Note that progressives tend to staunchly oppose getting homeless people off the streets. When Zohran Mamdani reinstated homeless sweeps after realizing that pausing them would lead homeless people to die en masse from exposure to the elements, progressive activists were outraged.














I think the US’s insanely high crime rate also explains our much-maligned incarceration rates. They are high because other violent countries can’t afford the incarceration rates they need and other rich countries have so much less crime to punish.
And yeah, I will continue to treat people who behave erratically in public as a threat because they are high risk.
As a Czech (a country with highly developed public transport), I quite often get into public transport-related discussions on Reddit, Hacker News etc.
I can confirm that the only people who ever tried to morally lecture me about the presence of screaming, threatening or stinking people on public transport are the American leftists. For them, this is a racist (because the homeless can't be white?), bigoted prejudice against the "less fortunate" and "less privileged", who are entitled to do anything they want and your only moral reaction ought to be "shut up".
This is just a bizarre ideology based on worship of anti-social behavior.
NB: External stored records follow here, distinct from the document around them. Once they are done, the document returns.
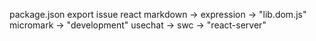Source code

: package.json export issue
react markdown -> expression -> "lib.dom.js"
micromark -> "development"
usechat -> swc -> "react-server"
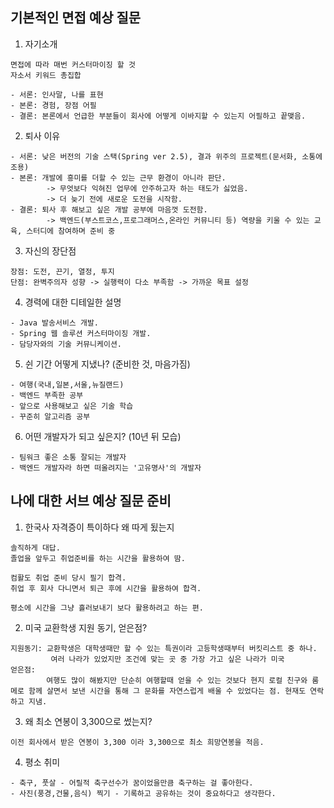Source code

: 기본적인 면접 예상 질문
---
1. 자기소개
>
    면접에 따라 매번 커스터마이징 할 것
    자소서 키워드 총집합

    - 서론: 인사말, 나를 표현
    - 본론: 경험, 장점 어필
    - 결론: 본론에서 언급한 부분들이 회사에 어떻게 이바지할 수 있는지 어필하고 끝맺음.

2. 퇴사 이유
>
    - 서론: 낮은 버전의 기술 스택(Spring ver 2.5), 결과 위주의 프로젝트(문서화, 소통에 조용)
    - 본론: 개발에 흥미를 더할 수 있는 근무 환경이 아니라 판단.
            -> 무엇보다 익혀진 업무에 안주하고자 하는 태도가 싫었음.
            -> 더 늦기 전에 새로운 도전을 시작함.
    - 결론: 퇴사 후 해보고 싶은 개발 공부에 마음껏 도전함.
            -> 백엔드(부스트코스,프로그래머스,온라인 커뮤니티 등) 역량을 키울 수 있는 교육, 스터디에 참여하며 준비 중
   
3. 자신의 장단점
>   
    장점: 도전, 끈기, 열정, 투지
    단점: 완벽주의자 성향 -> 실행력이 다소 부족함 -> 가까운 목표 설정

4. 경력에 대한 디테일한 설명
>
    - Java 발송서비스 개발.
    - Spring 웹 솔루션 커스터마이징 개발.
    - 담당자와의 기술 커뮤니케이션.


5. 쉰 기간 어떻게 지냈나? (준비한 것, 마음가짐)
>
    - 여행(국내,일본,서울,뉴질랜드)
    - 백엔드 부족한 공부
    - 앞으로 사용해보고 싶은 기술 학습
    - 꾸준히 알고리즘 공부

6. 어떤 개발자가 되고 싶은지? (10년 뒤 모습)
>
    - 팀워크 좋은 소통 잘되는 개발자
    - 백엔드 개발자라 하면 떠올려지는 '고유명사'의 개발자


나에 대한 서브 예상 질문 준비
---

1. 한국사 자격증이 특이하다 왜 따게 됬는지
>
    솔직하게 대답.
    졸업을 앞두고 취업준비를 하는 시간을 활용하여 땀.

    컴활도 취업 준비 당시 필기 합격.
    취업 후 회사 다니면서 퇴근 후에 시간을 활용하여 합격.

    평소에 시간을 그냥 흘러보내기 보다 활용하려고 하는 편.

2. 미국 교환학생 지원 동기, 얻은점?
>
    지원동기: 교환학생은 대학생때만 할 수 있는 특권이라 고등학생때부터 버킷리스트 중 하나.
             여러 나라가 있었지만 조건에 맞는 곳 중 가장 가고 싶은 나라가 미국
    얻은점: 
            여행도 많이 해봤지만 단순히 여행할때 얻을 수 있는 것보다 현지 로컬 친구와 룸메로 함께 살면서 보낸 시간을 통해 그 문화를 자연스럽게 배울 수 있었다는 점. 현재도 연락하고 지냄.

3. 왜 최소 연봉이 3,300으로 썼는지? 
>
    이전 회사에서 받은 연봉이 3,300 이라 3,300으로 최소 희망연봉을 적음.

4. 평소 취미

>
    - 축구, 풋살 - 어릴적 축구선수가 꿈이었을만큼 축구하는 걸 좋아한다.
    - 사진(풍경,건물,음식) 찍기 - 기록하고 공유하는 것이 중요하다고 생각한다.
Because if the system is bad, people disrupting it must be good, right?
The fact that tolerance of such behavior destroys a fairly expensive commons that is disproportionally used by lower-income people just does not register to them.
In the rest of the world, even lower-income countries manage to keep their public transport nice and safe. You could eat from the floor in the metro stations in Kyiv (GDP per capita about one tenth that of the worst US state), even today, after four years of active war.
Yeah, just bizarre, but it seems to be downstream from that dysfunction-worshipping worldview.